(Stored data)

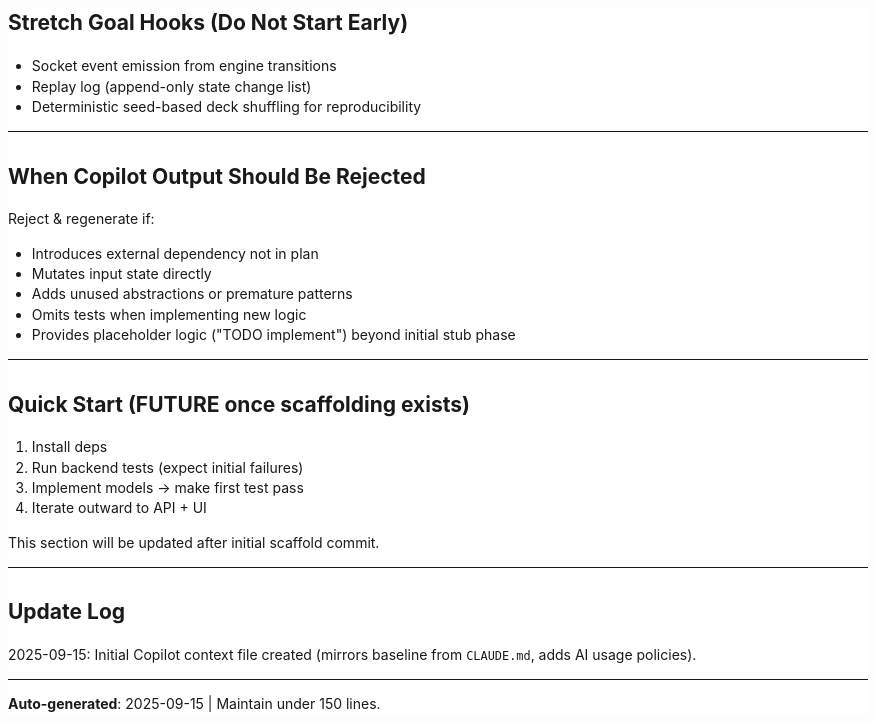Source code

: ## Stretch Goal Hooks (Do Not Start Early)
- Socket event emission from engine transitions
- Replay log (append-only state change list)
- Deterministic seed-based deck shuffling for reproducibility

---
## When Copilot Output Should Be Rejected
Reject & regenerate if:
- Introduces external dependency not in plan
- Mutates input state directly
- Adds unused abstractions or premature patterns
- Omits tests when implementing new logic
- Provides placeholder logic ("TODO implement") beyond initial stub phase

---
## Quick Start (FUTURE once scaffolding exists)
1. Install deps
2. Run backend tests (expect initial failures)
3. Implement models → make first test pass
4. Iterate outward to API + UI

This section will be updated after initial scaffold commit.

---
## Update Log
2025-09-15: Initial Copilot context file created (mirrors baseline from `CLAUDE.md`, adds AI usage policies).

---
**Auto-generated**: 2025-09-15 | Maintain under 150 lines.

[What to work on] Could you turn the records, from their first line through the line containing "- Deterministic seed-based", into a Markdown table with columns named No. and Text, leaving out blank lines and any pictures?

[Output]
| No. | Text |
|---|---|
| 1 | Source code |
| 2 | : ## Stretch Goal Hooks (Do Not Start Early) |
| 3 | - Socket event emission from engine transitions |
| 4 | - Replay log (append-only state change list) |
| 5 | - Deterministic seed-based deck shuffling for reproducibility |